The mural in the Badal Mahal [fig.4] illustrates the successful horseman, whereas the drawing exemplifies a very dangerous moment of the sowar who tries to plunge his push-dagger into the trunk of the elephant in order to safe his life. Another dangerous situation involving an elephant is represented on the Eastern wall, level (C) of the Badal Mahal, [fig.5]. It’s rendering is too well done to be just a product of the artist’s imagination. What happened?

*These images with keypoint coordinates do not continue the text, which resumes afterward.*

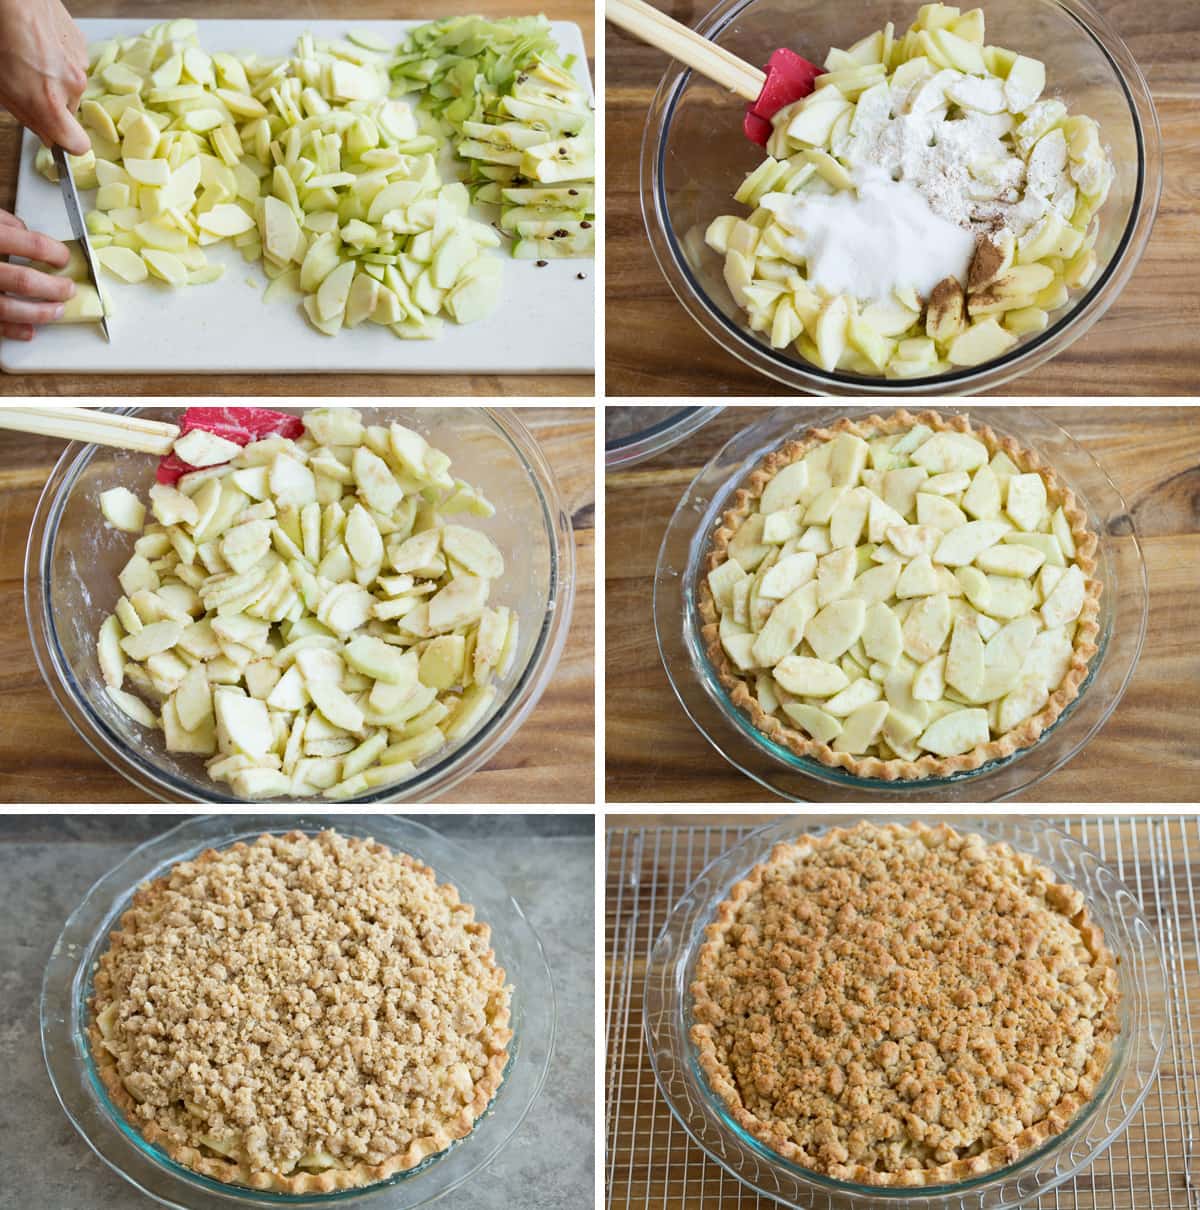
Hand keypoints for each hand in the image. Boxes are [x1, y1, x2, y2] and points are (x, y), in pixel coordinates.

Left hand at [0, 0, 88, 155]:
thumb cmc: (0, 36)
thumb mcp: (1, 88)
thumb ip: (27, 116)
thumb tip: (44, 131)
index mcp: (49, 103)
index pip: (77, 146)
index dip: (66, 144)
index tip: (55, 137)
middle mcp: (71, 87)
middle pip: (69, 110)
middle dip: (52, 102)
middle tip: (26, 83)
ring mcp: (79, 65)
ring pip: (70, 85)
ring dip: (53, 77)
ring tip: (28, 55)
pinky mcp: (81, 45)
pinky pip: (72, 63)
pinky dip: (58, 57)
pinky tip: (38, 42)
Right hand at [0, 211, 75, 340]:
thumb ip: (2, 221)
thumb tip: (26, 232)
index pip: (31, 243)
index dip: (54, 252)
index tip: (63, 258)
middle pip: (24, 281)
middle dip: (54, 288)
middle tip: (68, 289)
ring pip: (9, 308)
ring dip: (39, 313)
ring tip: (56, 311)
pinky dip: (13, 330)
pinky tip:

The centre of the Eastern wall shows a combat of two huge dark elephants. This fight is being observed by Rao Ratan and a large amount of courtiers, seated safely on elevated, solid platforms, tribunes, so to say, accessible only by a flight of stairs. The apparent safety of these elevated stands, however, is suddenly no longer guaranteed, as one of the fighting elephants is not impressed by the flight of stairs. The animal, by mounting the stairs, suddenly gets on one of the visitor’s grandstands, his trunk wiping off the unarmed spectators from the platform. Several visitors literally fly in horror, breaking their skull when dashing on the ground.
These few examples alone account for the great spiritedness in depicting dramatic situations on behalf of the artists working for the rulers of Bundi. The murals in the Badal Mahal constitute the cradle of a later offshoot of the Bundikalam, the style of Kota, a state separated by Imperial decree from Bundi, following the demise of Rao Ratan, a ruler with taste.